Strangeways: The Thirsty
Matt Maxwell

Graphic Novel
Review by Darkeva

I usually don’t like Westerns; not most of them anyway. My dad on the other hand – well, let’s just say that he could be a filmographer for John Wayne with no trouble. I should perhaps also clarify that I don’t usually enjoy straight Westerns, with few exceptions such as The Quick and the Dead, but even when characters on a television show travel back to the Old West, I don’t get into it. However, if there are supernatural elements at play – say, a combination of a vampire story with a Western setting, I tend to be more open to taking a second look. I’m also a huge fan of graphic novels, which is why I’m glad I had the chance to review Strangeways: The Thirsty, a graphic novel by Matt Maxwell, which is basically Dracula in a Western setting – fangs at high noon.

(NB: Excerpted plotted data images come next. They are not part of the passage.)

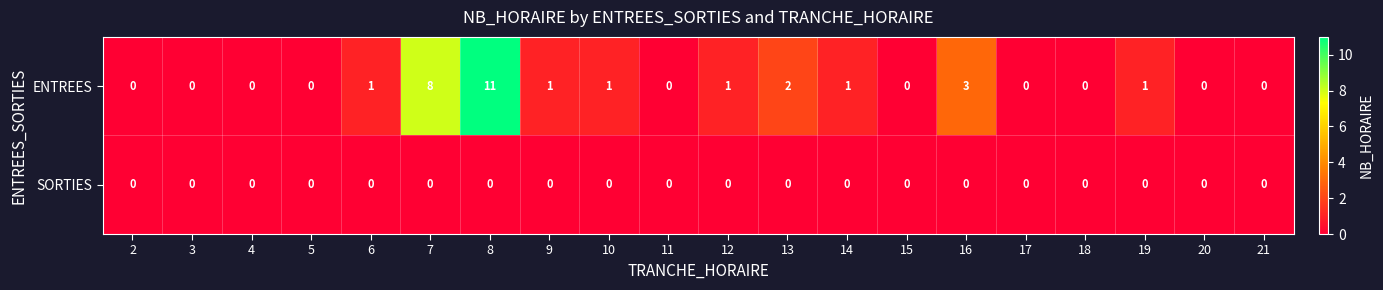

Which series has the largest total across all categories?

ENTREES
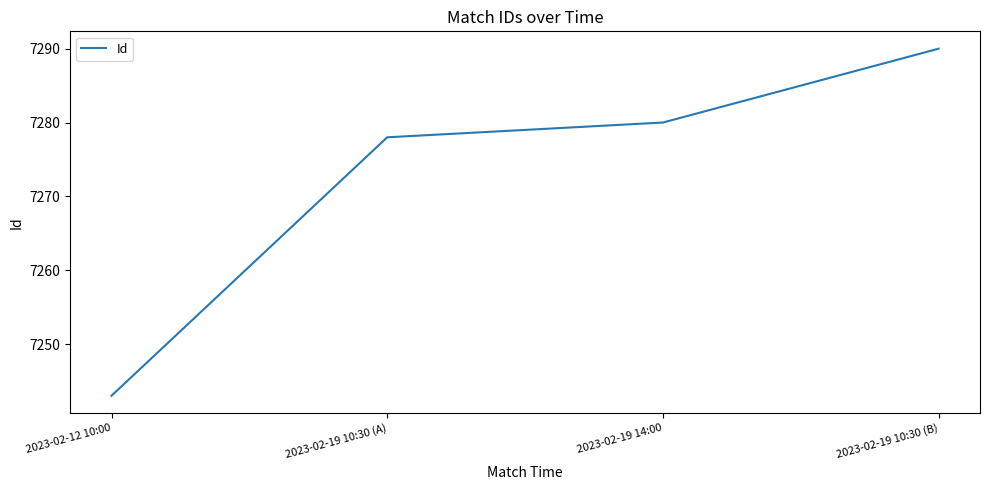

Reading left to right, extract all data points from this chart.

7243	7278	7280	7290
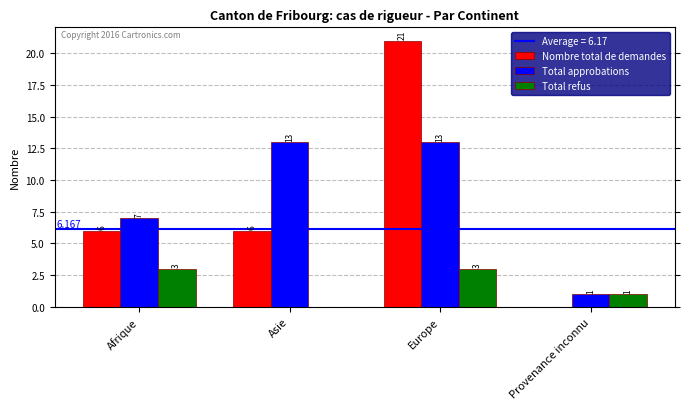

What is the highest value of the Total refus series?

3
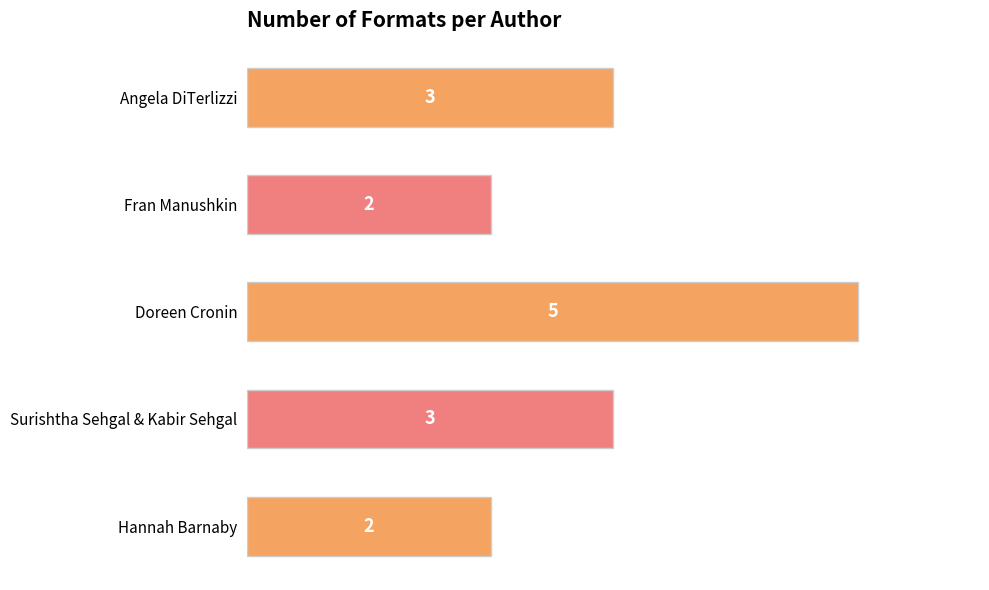

What is the ratio of the value at Fran Manushkin to the value at Hannah Barnaby?

1.0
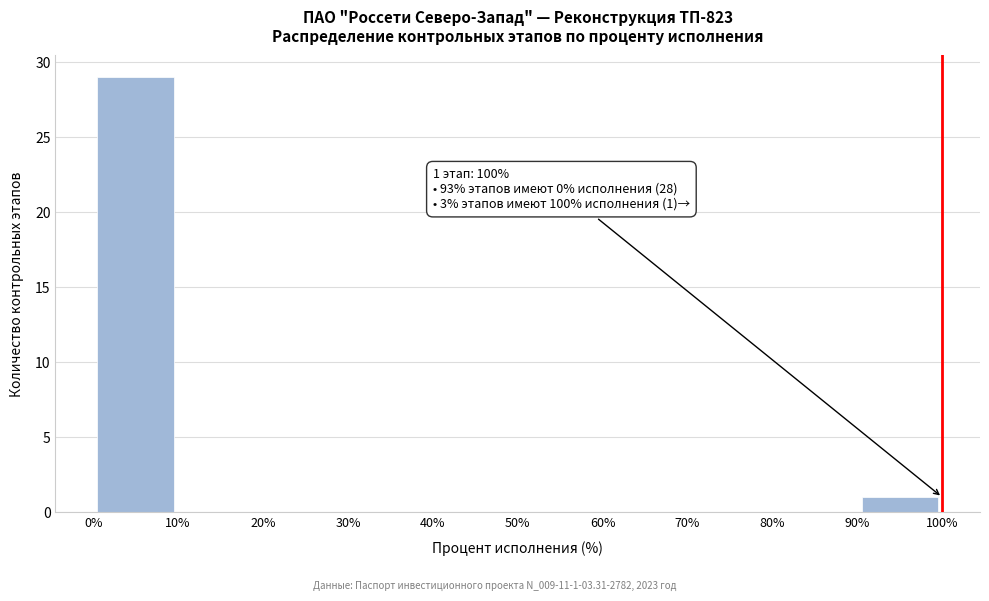

Over which range of the x-axis is the bar tallest?

0% to 10%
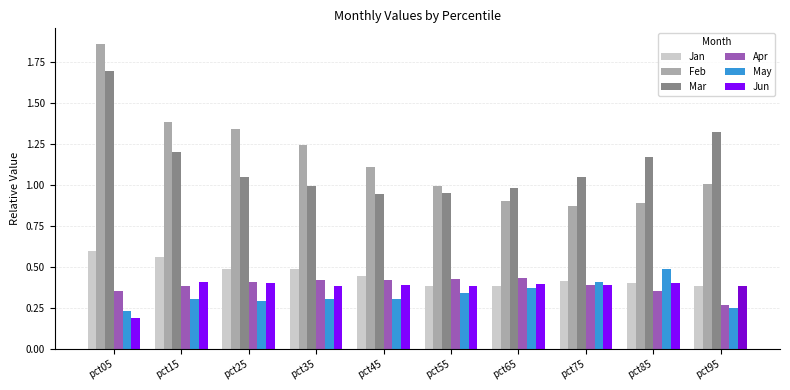

Which series changed the most between pct55 and pct75?

Feb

The way the story is broken out is well-organized and easy to follow. Collins is a gunslinger who comes to Drytown to find it’s a death trap. The head vampire, Raphael De Medina, controls his vampire minions and battles Collins; on his side is the Engineer, a man of Spanish descent who knows how to kill vampires. Guns and regular bullets don’t work on them. Neither does silver. But sunlight, holy water, crosses, garlic-those things all work, and a few well-timed explosions also do the trick.

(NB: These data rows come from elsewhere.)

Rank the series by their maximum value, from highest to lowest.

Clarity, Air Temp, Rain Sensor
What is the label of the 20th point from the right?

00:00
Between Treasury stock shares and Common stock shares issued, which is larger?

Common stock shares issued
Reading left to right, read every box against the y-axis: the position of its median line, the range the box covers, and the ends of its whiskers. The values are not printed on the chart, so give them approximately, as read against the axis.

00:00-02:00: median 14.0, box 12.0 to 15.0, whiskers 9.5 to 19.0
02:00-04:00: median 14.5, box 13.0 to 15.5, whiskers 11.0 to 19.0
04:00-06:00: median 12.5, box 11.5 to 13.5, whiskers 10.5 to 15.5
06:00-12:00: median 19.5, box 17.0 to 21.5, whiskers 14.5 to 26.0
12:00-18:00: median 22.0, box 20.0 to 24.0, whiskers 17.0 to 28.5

It’s a fast-paced story that reads as though it’s a television miniseries. The dialogue is great, and thankfully not too heavily inflected with an exaggerated Western accent, nor do the characters of Spanish backgrounds speak in a stereotypical manner (also a bonus), and the ending is jam-packed with a great resolution and the chance for Collins’s story to continue.

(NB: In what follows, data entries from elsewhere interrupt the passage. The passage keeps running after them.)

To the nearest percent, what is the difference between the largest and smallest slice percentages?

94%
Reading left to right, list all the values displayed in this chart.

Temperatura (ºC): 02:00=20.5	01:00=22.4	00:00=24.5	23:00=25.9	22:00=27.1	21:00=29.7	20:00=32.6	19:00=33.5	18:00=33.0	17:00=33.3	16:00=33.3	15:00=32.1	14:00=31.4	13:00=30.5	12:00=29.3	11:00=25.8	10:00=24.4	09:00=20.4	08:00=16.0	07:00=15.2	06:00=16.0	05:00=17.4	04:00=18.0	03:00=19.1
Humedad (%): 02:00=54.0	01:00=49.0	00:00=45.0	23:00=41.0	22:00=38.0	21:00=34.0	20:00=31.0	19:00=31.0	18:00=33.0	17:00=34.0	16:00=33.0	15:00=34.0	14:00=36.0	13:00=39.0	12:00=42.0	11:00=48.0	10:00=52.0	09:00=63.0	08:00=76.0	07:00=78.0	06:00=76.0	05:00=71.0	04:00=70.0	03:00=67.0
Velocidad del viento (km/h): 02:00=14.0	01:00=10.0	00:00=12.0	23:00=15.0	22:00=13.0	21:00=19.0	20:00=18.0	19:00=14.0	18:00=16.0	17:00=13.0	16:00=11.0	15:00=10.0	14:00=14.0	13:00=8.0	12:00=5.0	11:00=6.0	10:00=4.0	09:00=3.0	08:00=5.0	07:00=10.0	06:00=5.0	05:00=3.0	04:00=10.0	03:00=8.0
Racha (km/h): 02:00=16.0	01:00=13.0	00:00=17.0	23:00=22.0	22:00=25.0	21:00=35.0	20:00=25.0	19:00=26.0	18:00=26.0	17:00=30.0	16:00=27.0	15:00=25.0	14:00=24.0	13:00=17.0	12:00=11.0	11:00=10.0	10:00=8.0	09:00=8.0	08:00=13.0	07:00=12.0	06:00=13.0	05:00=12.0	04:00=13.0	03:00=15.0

The last section of the graphic novel highlights De Medina’s origins, how he became a vampire, why he became the way he did (to a certain extent), and it was like an Easter egg or bonus feature on a DVD. Though the artwork is also great and keeping it in black and white doesn’t detract from the final product, it’s sometimes hard to differentiate De Medina and Collins in the frames as their garb is quite similar and both wear oversized hats. Despite that, it’s a wonderful combination of vampires and Westerns, and makes the perfect reading recommendation for that reader you know who wishes that Deadwood would have vampires.